=== Listed records ===

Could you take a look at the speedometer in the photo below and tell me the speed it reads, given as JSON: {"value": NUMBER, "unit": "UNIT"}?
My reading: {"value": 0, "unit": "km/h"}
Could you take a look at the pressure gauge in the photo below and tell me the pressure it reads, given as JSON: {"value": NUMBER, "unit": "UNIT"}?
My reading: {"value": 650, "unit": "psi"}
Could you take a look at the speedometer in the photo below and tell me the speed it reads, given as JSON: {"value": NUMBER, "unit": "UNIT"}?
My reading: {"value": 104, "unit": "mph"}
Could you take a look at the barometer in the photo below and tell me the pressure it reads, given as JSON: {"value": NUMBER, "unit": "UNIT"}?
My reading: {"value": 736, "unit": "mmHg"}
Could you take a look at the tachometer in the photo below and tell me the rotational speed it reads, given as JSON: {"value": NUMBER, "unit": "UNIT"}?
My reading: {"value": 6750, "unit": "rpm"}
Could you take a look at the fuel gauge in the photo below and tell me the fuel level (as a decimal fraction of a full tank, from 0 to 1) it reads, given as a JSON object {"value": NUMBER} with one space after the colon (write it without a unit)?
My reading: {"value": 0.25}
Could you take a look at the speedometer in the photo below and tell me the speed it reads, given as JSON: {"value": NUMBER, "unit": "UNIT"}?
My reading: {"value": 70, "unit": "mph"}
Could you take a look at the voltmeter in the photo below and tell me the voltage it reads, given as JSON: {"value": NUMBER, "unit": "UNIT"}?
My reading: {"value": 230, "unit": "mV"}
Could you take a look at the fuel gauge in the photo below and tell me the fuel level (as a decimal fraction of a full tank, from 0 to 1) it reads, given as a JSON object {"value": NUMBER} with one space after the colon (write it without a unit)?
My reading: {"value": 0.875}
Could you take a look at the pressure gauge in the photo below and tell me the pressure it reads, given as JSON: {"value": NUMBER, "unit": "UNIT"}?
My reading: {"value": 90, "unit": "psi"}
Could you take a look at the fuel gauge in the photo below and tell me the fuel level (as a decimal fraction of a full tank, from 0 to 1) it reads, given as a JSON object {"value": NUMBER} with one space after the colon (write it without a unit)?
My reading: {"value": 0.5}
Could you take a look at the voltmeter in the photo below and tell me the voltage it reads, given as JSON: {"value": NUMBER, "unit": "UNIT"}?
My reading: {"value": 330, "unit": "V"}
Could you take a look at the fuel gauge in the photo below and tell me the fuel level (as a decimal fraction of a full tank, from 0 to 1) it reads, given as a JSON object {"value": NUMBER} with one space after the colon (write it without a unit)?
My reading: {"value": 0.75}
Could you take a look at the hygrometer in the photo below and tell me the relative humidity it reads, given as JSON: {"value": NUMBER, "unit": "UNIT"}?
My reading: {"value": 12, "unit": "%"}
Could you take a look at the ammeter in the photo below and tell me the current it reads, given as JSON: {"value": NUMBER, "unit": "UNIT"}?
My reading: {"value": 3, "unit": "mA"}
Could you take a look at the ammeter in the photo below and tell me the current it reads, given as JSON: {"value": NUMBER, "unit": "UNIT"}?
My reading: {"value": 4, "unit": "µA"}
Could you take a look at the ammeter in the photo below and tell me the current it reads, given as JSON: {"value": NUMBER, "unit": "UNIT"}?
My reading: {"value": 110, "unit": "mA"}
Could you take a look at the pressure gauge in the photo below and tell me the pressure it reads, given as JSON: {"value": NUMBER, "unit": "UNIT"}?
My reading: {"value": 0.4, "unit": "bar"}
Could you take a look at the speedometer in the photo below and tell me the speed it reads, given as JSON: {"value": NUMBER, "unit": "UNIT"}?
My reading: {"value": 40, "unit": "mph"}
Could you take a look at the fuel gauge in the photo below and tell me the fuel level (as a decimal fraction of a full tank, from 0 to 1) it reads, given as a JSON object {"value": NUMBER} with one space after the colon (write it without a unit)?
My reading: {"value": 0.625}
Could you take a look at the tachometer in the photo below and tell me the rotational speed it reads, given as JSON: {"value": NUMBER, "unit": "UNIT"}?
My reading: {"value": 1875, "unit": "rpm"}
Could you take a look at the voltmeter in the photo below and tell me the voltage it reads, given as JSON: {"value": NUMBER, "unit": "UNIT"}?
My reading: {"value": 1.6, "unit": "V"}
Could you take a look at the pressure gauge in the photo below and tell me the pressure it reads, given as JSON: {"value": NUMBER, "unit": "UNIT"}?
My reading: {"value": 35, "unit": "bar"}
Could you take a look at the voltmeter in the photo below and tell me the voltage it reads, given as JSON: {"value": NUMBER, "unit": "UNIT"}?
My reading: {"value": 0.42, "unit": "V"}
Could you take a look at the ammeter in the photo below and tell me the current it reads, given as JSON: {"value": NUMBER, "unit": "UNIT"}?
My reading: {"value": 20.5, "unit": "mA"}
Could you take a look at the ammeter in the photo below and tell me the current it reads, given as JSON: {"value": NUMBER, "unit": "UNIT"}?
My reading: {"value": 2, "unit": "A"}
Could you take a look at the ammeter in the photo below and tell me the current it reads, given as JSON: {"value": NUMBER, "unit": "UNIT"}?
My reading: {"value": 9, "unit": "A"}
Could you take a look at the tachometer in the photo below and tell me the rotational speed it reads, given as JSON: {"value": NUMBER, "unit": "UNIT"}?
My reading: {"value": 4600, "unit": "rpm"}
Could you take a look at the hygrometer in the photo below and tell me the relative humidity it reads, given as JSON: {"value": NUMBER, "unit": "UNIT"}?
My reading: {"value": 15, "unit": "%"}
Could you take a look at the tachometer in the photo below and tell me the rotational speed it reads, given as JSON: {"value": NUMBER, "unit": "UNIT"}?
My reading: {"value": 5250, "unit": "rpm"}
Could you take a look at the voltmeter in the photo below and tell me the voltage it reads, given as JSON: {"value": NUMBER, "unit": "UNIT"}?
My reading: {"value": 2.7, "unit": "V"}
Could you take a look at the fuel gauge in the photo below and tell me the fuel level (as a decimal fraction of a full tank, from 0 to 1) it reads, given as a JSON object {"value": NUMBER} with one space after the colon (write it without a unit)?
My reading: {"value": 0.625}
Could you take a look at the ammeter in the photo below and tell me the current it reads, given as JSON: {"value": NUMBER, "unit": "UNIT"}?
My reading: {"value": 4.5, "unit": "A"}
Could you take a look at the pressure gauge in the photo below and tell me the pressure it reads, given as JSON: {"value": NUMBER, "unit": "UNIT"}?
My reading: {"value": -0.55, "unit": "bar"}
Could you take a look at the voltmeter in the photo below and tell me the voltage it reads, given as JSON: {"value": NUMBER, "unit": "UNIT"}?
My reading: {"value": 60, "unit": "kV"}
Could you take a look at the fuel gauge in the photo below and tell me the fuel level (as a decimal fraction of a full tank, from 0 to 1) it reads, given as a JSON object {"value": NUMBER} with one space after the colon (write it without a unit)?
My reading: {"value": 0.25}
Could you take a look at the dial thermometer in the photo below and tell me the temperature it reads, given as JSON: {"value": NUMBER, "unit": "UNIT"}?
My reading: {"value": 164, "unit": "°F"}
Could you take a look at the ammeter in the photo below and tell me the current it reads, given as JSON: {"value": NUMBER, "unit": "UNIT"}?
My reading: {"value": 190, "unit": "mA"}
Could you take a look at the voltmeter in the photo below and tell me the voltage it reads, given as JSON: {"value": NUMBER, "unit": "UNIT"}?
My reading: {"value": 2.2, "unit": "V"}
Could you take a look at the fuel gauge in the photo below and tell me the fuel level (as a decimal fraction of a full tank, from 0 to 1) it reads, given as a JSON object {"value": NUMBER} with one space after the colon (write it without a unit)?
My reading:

===

Find every line in the listing above that contains the word "temperature", matching case exactly, and copy those lines.

Could you take a look at the dial thermometer in the photo below and tell me the temperature it reads, given as JSON: {"value": NUMBER, "unit": "UNIT"}?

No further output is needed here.